Last week, Mr Green reported 115 dead and 66 missing.

“The death toll has been reduced because we have Department of Defense anthropologists with us who are able to do more advanced analyzes of genetic material. They were able to ensure that we wouldn’t mess up in a tragic way [σ.σ. τα λείψανα] of the people we lost,” the governor said.

On August 8, a fire spread like wildfire from the foothills of a volcano to the tourist magnet town of Lahaina, destroying or damaging some 2,200 buildings.

In a video Mr Green posted on social media, he added: “Thank God less people died”.

The Democrat, who was a doctor – an intensivist – before entering politics, did not provide further details explaining how the tally was reduced.

So far, only 74 people have been identified from the 97 bodies.

After the fire nearly wiped Lahaina off the map, the search for bodies proved extremely arduous. The flames turned thousands of properties into piles of rubble and human remains are often impossible to visually identify. Authorities have repeatedly called on relatives of missing persons to provide DNA samples in the hope that they will be able to identify the dead.

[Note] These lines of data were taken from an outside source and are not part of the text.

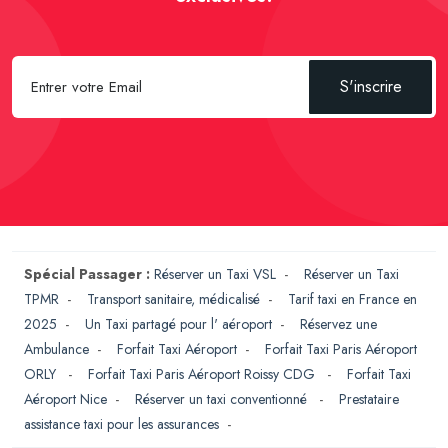
S'inscrire
Spécial Passager :
Réserver un Taxi VSL
-
Réserver un Taxi
TPMR
-
Transport sanitaire, médicalisé
-
Tarif taxi en France en
2025
-
Un Taxi partagé pour l' aéroport
-
Réservez une
Ambulance
-
Forfait Taxi Aéroport
-
Forfait Taxi Paris Aéroport
ORLY
-
Forfait Taxi Paris Aéroport Roissy CDG
-
Forfait Taxi
Aéroport Nice
-
Réserver un taxi conventionné
-
Prestataire
assistance taxi pour les assurances
-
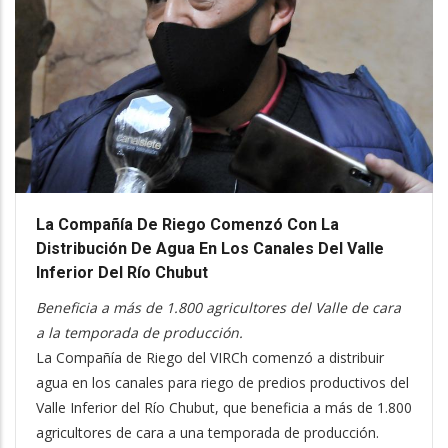
La Compañía De Riego Comenzó Con La
Distribución De Agua En Los Canales Del Valle
Inferior Del Río Chubut
Beneficia a más de 1.800 agricultores del Valle de cara
a la temporada de producción.
La Compañía de Riego del VIRCh comenzó a distribuir
agua en los canales para riego de predios productivos del
Valle Inferior del Río Chubut, que beneficia a más de 1.800
agricultores de cara a una temporada de producción.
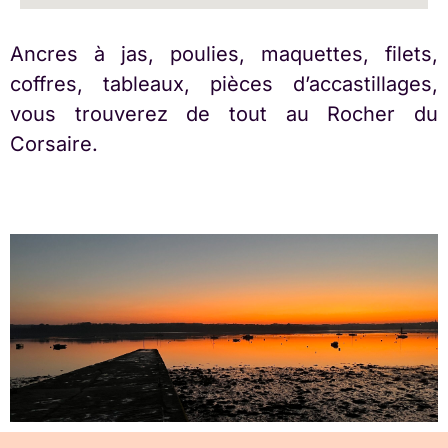
Ancres à jas, poulies, maquettes, filets,
coffres, tableaux, pièces d’accastillages,
vous trouverez de tout au Rocher du
Corsaire.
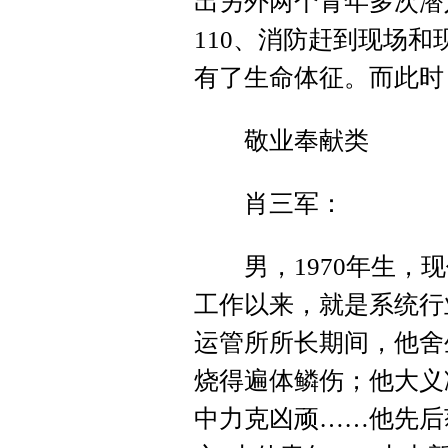
出另外两个青年多次潜
110、消防赶到现场
有了生命体征。而此时
敬业奉献类
肖三军：
男，1970年生，现
工作以来，就是系统行
运管所所长期间，他舍
烧得遍体鳞伤；他大义
中力克凶顽……他先后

The true extent of the tragedy remains to be seen.

The management of the disaster by the authorities – for which an investigation is being carried out – was criticized, especially the fact that the alarm sirens that warn in cases of tsunamis, volcanic eruptions or fires were not activated.

When they found themselves engulfed in flames without warning, dozens of residents in Lahaina jumped into the sea to save themselves.

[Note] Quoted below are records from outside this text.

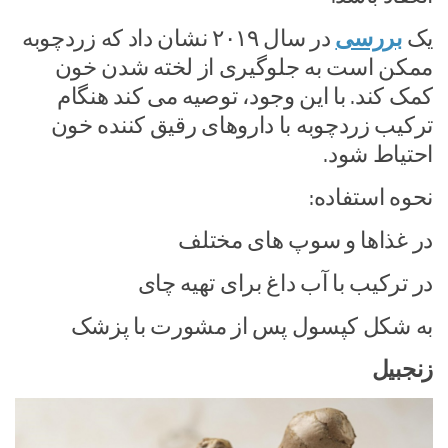
یک
بررسی
در سال ۲۰۱۹ نشان داد که زردچوبه
ممکن است به جلوگیری از لخته شدن خون
کمک کند. با این وجود، توصیه می کند هنگام
ترکیب زردچوبه با داروهای رقیق کننده خون
احتیاط شود.
نحوه استفاده:
در غذاها و سوپ های مختلف
در ترکیب با آب داغ برای تهیه چای
به شکل کپسول پس از مشورت با پزشک
زنجبیل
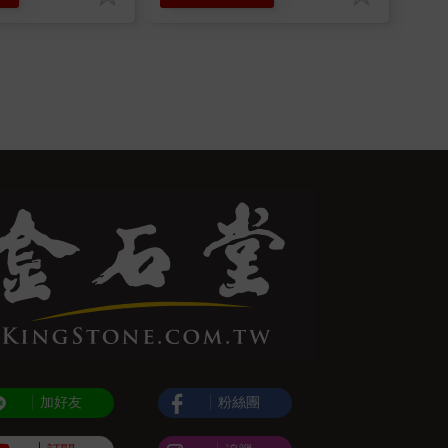
加好友
粉絲團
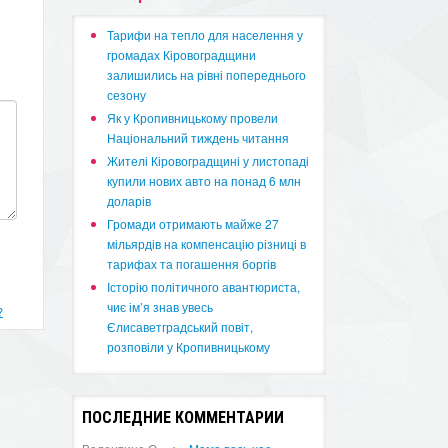
​Тарифи на тепло для населення у
громадах Кіровоградщини
залишились на рівні попереднього
сезону
​Як у Кропивницькому провели
Національний тиждень читання
​Жителі Кіровоградщині у листопаді
купили нових авто на понад 6 млн
доларів
​Громади отримають майже 27
мільярдів на компенсацію різниці в
тарифах та погашення боргів
Історію політичного авантюриста,
чиє ім’я знав увесь
?
Єлисаветградський повіт,
розповіли у Кропивницькому
ПОСЛЕДНИЕ КОММЕНТАРИИ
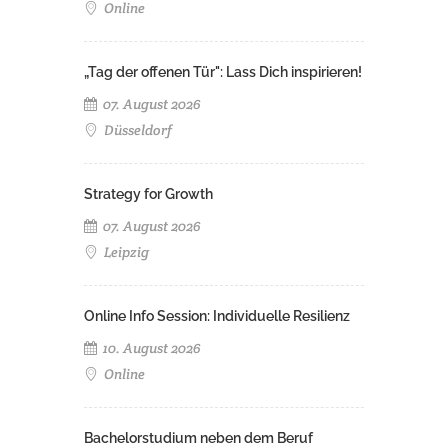
Online
„Tag der offenen Tür": Lass Dich inspirieren!
07. August 2026
Düsseldorf
Strategy for Growth
07. August 2026
Leipzig
Online Info Session: Individuelle Resilienz
10. August 2026
Online
Bachelorstudium neben dem Beruf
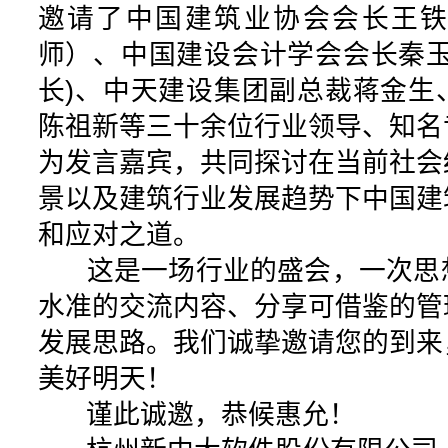
邀请了中国建筑业协会会长王
师）、中国建设会计学会会长秦玉
长)、中天建设集团副总裁蒋金生
陈祖新等三十余位行业领导、知名
为发言嘉宾，共同探讨在当前社会
景以及建筑行业发展趋势下中国建
和应对之道。
这是一场行业的盛会，一次思
水准的交流内容、分享可借鉴的管
发展思路。我们诚挚邀请您的到来
美好明天！
谨此诚邀，恭候惠允！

Besides, dozens of fire hydrants that could have saved lives had no water or pressure.

Hawaiian Electric, Maui’s main electricity supplier, is facing lawsuits for negligence after it failed to turn off power when the fires broke out, making matters worse, despite warnings from the weather service.

Before the flames engulfed the former capital of the Hawaiian kingdom, a red alert had been declared in the archipelago due to the very high risk of fire, especially due to the strong winds of Hurricane Dora, which was a few hundred kilometers offshore.